──────── Material shown ────────

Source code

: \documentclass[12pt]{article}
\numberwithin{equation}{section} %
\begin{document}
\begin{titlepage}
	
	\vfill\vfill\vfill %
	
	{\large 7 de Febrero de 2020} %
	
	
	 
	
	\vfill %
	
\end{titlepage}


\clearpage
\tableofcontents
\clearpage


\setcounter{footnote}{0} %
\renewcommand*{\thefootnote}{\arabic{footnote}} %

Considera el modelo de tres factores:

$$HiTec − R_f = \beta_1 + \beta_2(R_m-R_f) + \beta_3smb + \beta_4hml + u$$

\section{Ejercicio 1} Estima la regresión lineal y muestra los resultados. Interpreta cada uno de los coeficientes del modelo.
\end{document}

────────

Assigned task: Scan the material above for "section". Copy every line where it appears.

Expected answer:
\numberwithin{equation}{section} %
\section{Ejercicio 1} Estima la regresión lineal y muestra los resultados. Interpreta cada uno de los coeficientes del modelo.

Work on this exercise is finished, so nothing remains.